Lexer State Machines

Some eye-candy: PDF files showing the Larceny lexer's NFA (generated from nfa.dot) and Minimized DFA (generated from mdfa.dot).

The GraphViz project provides the dot program that generated the visualizations. I used the command line tool installed with Mac OS X port of dot, as follows

  % dot -O -T pdf nfa.dot
  % dot -O -T pdf mdfa.dot

Of course, I did not write those dot files by hand; they were generated by combining Larceny's lexical specification and LexGen with some Scheme glue code.

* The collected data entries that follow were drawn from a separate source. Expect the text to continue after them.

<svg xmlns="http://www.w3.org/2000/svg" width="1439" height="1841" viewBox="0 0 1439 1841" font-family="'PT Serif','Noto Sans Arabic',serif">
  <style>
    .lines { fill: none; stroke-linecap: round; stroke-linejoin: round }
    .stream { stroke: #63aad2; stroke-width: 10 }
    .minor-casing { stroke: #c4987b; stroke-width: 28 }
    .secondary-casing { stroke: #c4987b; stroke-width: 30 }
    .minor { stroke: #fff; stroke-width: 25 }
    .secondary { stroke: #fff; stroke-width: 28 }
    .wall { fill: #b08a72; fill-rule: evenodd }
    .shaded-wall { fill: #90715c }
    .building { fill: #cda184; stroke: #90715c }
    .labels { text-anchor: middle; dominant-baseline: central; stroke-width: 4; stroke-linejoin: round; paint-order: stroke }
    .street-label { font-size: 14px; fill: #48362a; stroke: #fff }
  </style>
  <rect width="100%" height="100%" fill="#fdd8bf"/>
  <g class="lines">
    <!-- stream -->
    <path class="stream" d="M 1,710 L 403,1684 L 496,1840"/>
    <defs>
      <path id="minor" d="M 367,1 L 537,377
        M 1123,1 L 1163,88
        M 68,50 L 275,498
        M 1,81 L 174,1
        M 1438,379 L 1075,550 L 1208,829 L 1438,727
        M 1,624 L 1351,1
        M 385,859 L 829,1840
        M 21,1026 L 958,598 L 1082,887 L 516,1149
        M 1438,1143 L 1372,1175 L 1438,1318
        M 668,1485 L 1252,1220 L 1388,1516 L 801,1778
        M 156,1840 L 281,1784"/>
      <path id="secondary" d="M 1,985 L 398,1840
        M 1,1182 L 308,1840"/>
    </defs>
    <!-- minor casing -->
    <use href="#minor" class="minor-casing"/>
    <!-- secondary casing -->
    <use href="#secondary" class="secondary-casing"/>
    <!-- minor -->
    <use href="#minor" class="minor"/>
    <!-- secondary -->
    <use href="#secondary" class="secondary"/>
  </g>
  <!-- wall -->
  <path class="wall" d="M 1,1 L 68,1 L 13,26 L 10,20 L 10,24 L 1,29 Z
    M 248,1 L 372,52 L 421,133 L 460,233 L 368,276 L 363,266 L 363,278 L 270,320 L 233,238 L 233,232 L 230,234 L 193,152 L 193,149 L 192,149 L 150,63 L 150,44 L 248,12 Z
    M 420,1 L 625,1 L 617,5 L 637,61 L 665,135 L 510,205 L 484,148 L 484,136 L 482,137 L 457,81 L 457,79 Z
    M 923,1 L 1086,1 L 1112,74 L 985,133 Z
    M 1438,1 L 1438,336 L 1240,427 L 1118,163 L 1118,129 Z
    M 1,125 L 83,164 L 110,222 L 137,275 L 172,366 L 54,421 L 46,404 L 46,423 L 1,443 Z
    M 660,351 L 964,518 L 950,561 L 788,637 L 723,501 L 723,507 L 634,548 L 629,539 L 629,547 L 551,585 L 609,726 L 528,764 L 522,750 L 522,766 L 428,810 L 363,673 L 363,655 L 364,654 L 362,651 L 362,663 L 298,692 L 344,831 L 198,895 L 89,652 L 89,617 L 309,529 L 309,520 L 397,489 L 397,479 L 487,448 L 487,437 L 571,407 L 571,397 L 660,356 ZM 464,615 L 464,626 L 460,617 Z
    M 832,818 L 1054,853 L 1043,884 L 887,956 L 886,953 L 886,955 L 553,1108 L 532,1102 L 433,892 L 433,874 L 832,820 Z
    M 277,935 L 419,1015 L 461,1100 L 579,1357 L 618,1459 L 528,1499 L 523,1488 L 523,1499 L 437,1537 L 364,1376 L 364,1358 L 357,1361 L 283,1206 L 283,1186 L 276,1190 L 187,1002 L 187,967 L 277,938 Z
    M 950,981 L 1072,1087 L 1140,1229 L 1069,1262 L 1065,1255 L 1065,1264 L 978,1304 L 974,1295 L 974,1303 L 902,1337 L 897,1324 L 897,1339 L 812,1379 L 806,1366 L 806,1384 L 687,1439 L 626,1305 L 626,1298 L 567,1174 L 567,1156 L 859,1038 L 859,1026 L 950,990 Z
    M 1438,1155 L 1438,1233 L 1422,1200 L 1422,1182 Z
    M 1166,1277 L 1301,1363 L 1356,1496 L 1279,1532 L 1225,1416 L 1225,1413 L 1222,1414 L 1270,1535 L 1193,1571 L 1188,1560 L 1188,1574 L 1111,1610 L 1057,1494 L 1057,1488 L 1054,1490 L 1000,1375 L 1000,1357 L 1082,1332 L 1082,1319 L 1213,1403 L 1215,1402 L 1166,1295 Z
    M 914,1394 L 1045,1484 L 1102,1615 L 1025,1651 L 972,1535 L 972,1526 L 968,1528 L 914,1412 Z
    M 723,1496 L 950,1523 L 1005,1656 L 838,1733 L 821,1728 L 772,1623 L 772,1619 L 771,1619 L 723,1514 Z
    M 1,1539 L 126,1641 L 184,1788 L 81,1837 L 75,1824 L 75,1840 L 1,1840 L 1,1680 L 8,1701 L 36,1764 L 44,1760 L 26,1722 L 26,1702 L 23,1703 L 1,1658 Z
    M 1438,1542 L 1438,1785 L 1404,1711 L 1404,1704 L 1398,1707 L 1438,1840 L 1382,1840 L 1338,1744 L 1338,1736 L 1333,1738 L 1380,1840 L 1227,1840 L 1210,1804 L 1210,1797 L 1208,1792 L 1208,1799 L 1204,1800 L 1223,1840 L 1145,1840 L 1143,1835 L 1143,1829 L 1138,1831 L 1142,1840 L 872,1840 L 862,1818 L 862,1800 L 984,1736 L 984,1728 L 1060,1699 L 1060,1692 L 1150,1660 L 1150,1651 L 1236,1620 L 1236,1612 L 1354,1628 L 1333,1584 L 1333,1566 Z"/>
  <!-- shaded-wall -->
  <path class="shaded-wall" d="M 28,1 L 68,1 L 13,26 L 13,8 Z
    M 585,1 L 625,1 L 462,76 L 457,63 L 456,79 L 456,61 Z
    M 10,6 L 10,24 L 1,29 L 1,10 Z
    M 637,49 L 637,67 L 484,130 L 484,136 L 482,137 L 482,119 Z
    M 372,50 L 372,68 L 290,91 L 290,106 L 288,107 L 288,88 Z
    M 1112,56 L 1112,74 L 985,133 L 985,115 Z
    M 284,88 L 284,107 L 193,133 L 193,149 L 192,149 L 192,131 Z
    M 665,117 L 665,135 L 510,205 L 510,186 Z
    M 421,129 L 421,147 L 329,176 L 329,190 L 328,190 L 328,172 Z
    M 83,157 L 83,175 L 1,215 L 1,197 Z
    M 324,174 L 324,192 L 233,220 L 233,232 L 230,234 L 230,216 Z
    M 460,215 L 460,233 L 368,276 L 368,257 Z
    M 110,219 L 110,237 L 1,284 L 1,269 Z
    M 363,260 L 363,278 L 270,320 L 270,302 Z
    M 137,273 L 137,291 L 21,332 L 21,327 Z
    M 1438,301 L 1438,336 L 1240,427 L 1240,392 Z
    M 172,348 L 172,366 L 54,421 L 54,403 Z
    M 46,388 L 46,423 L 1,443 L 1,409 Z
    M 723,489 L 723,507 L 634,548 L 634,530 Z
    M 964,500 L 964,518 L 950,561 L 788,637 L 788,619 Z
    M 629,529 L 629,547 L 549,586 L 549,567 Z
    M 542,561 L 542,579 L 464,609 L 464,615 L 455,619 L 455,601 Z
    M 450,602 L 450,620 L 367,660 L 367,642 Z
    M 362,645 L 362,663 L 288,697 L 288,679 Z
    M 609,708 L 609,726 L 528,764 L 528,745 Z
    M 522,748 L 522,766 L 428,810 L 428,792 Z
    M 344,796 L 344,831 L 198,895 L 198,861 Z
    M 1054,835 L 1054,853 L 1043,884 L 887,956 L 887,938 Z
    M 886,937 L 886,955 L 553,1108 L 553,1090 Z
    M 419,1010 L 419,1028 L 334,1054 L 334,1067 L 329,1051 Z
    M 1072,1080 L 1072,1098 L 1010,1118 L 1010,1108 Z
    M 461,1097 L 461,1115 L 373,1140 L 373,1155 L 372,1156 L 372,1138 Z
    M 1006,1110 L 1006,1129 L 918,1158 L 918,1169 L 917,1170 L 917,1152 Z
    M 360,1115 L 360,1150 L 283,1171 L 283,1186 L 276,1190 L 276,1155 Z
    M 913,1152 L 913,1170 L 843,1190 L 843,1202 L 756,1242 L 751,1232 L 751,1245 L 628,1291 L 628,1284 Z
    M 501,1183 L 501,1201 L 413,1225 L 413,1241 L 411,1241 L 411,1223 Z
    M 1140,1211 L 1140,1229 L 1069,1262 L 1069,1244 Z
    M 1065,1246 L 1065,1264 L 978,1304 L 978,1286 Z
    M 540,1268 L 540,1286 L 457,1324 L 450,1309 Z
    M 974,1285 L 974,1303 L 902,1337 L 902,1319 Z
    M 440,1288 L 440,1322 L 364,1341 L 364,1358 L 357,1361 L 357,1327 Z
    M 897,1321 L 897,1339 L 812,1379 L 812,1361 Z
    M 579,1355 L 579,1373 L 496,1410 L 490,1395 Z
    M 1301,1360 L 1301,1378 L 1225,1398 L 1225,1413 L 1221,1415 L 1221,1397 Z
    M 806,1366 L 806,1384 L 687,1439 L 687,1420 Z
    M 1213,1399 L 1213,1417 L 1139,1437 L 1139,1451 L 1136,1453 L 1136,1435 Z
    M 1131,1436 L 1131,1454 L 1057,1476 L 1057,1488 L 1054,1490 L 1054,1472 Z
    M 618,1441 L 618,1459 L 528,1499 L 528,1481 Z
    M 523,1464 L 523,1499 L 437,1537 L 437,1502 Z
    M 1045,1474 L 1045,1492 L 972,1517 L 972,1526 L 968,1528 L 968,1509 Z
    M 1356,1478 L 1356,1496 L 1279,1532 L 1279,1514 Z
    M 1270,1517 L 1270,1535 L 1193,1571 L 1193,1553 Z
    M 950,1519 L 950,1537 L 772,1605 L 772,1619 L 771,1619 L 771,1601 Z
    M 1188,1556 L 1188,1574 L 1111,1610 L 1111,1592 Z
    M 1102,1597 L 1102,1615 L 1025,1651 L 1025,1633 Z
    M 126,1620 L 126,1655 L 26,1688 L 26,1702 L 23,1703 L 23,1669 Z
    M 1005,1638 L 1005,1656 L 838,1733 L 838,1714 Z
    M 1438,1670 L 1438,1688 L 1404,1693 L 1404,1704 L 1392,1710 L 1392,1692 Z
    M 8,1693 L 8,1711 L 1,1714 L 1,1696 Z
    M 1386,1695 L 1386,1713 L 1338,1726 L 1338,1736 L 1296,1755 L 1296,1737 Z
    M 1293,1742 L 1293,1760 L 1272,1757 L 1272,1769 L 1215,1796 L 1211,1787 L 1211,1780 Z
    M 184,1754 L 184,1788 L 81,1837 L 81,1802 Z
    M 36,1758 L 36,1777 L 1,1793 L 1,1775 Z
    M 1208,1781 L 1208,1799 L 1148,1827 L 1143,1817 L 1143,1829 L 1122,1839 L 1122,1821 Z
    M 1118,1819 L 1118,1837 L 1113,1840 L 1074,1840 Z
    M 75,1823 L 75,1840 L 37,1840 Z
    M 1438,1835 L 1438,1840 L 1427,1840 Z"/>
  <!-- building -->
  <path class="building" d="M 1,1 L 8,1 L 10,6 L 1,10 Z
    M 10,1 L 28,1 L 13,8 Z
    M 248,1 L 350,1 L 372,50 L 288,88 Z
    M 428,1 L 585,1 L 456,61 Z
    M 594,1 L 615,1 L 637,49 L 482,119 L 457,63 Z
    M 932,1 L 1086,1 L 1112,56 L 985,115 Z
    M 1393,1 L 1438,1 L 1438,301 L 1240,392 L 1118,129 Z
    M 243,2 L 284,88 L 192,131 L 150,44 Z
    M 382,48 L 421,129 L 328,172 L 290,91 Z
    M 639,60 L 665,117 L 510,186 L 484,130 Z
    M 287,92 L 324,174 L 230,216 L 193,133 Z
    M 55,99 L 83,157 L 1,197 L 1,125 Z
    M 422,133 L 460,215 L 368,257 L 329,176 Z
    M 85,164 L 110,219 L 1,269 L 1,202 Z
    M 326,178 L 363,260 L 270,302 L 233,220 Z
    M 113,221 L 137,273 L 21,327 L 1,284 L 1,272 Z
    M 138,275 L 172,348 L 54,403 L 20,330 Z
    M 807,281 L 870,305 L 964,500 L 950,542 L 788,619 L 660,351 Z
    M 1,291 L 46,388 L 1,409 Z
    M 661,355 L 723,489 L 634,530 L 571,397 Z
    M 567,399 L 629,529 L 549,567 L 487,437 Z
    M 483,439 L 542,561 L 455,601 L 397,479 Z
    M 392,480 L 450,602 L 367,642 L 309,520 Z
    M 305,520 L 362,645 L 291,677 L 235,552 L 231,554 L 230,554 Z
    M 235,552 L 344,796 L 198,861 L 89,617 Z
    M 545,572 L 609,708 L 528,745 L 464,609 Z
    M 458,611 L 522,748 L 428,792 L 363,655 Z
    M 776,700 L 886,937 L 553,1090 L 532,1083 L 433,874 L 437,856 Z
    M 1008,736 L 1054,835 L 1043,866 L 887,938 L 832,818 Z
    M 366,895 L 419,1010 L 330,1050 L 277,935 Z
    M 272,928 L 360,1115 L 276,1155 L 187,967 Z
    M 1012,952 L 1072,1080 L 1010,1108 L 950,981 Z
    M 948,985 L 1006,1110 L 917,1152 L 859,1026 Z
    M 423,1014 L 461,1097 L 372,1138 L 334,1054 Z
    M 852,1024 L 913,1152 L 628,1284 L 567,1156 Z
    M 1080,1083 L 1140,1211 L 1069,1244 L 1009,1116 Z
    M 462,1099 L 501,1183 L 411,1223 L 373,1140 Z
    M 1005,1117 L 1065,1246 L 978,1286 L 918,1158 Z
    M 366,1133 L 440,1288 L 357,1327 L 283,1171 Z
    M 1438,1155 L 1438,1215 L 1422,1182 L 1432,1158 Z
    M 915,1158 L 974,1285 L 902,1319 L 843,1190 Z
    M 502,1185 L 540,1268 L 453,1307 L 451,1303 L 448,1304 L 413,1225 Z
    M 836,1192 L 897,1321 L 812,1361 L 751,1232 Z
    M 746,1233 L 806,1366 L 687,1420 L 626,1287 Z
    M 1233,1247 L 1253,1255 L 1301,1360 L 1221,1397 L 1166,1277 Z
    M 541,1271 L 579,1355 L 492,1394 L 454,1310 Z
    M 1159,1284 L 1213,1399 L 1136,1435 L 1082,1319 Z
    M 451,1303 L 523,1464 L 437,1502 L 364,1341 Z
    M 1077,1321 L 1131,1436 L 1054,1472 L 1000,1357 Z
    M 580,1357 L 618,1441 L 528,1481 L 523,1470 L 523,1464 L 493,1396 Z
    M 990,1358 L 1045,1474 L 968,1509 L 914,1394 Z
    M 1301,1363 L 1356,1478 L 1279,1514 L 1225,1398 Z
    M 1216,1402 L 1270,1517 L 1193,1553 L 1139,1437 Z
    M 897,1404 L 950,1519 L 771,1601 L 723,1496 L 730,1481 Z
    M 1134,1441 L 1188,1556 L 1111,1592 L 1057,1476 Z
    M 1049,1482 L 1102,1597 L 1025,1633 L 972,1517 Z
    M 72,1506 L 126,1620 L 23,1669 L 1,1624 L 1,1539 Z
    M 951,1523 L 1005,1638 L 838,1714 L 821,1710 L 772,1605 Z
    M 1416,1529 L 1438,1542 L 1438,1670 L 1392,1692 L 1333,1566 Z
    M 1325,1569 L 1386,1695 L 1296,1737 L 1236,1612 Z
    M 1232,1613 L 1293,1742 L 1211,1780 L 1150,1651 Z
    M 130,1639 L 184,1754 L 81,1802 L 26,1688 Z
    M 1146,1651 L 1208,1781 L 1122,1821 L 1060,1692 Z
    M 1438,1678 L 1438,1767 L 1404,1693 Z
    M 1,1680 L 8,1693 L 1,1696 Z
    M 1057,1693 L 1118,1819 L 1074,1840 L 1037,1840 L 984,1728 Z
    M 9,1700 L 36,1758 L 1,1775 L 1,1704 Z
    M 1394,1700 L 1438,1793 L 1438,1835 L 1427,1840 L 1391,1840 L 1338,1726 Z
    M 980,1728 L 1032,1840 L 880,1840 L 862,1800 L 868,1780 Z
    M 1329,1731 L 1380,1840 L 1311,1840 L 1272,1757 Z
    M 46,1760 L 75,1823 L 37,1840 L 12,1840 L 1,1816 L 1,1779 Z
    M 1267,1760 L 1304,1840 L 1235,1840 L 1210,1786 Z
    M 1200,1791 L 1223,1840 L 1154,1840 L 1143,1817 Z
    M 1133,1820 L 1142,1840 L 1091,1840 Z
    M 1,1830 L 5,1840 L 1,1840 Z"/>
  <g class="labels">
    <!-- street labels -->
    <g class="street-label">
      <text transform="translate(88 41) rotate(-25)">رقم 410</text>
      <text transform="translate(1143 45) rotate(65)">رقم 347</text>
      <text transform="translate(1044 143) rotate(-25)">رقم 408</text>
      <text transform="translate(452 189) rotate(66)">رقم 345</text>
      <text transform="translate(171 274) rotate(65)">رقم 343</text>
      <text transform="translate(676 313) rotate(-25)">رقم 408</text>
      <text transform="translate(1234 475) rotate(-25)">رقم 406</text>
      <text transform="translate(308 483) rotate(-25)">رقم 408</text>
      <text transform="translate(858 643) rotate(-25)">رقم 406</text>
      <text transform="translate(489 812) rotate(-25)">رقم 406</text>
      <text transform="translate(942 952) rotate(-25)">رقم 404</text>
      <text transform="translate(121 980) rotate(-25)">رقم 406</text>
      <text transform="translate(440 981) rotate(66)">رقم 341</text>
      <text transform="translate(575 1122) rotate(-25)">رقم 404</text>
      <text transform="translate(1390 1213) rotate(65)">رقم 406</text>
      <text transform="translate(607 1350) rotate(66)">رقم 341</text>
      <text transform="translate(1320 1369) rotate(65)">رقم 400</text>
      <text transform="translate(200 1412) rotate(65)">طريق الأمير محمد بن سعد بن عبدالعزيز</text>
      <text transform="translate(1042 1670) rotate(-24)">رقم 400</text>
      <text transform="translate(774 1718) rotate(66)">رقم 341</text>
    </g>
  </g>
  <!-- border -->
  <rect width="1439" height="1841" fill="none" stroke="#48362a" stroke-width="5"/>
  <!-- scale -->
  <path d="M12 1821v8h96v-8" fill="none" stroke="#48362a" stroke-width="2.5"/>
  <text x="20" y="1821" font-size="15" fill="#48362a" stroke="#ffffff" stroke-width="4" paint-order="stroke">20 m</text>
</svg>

  > (define larceny-nfa (time (regular->nfa scheme_terminals)))
  Words allocated: 262080
  Words reclaimed: 0
  Elapsed time...: 5 ms (User: 4 ms; System: 1 ms)
  Elapsed GC time: 1 ms (CPU: 1 in 1 collections.)
  > (define larceny-dfa (time (nfa->dfa larceny-nfa)))
  Words allocated: 47960284
  Words reclaimed: 0
  Elapsed time...: 16889 ms (User: 16502 ms; System: 267 ms)
  Elapsed GC time: 583 ms (CPU: 560 in 183 collections.)
  > (define larceny-mindfa (time (dfa->minimal larceny-dfa)))
  Words allocated: 11007294
  Words reclaimed: 0
  Elapsed time...: 62096 ms (User: 61156 ms; System: 250 ms)
  Elapsed GC time: 40 ms (CPU: 38 in 42 collections.)
  > (define larceny-nfa.dot (time (nfa->dot larceny-nfa)))
  Words allocated: 17555810
  Words reclaimed: 0
  Elapsed time...: 177 ms (User: 171 ms; System: 5 ms)
  Elapsed GC time: 12 ms (CPU: 9 in 67 collections.)
  > (define larceny-mindfa.dot (time (nfa->dot larceny-mindfa)))
  Words allocated: 1833782
  Words reclaimed: 0
  Elapsed time...: 37 ms (User: 31 ms; System: 1 ms)
  Elapsed GC time: 2 ms (CPU: 2 in 7 collections.)
  > (call-with-output-file "nfa.dot" (lambda (p) (write-dot "nfa" larceny-nfa.dot p)))
  > (call-with-output-file "mdfa.dot" (lambda (p) (write-dot "mindfa" larceny-mindfa.dot p)))

I have not managed to run the .dot file for the DFA itself through dot; dot complains about syntax errors on many of the lines. It is probably silly to even try to make a rendering of the DFA anyway; its .dot file is 66 megabytes (the other two .dot files are less than 500 kilobytes).

But I may later try using a simpler lexical specification to generate the triumvirate of (NFA, DFA, min DFA), to convince myself that my code is generating accurate dot graphs of the state machines.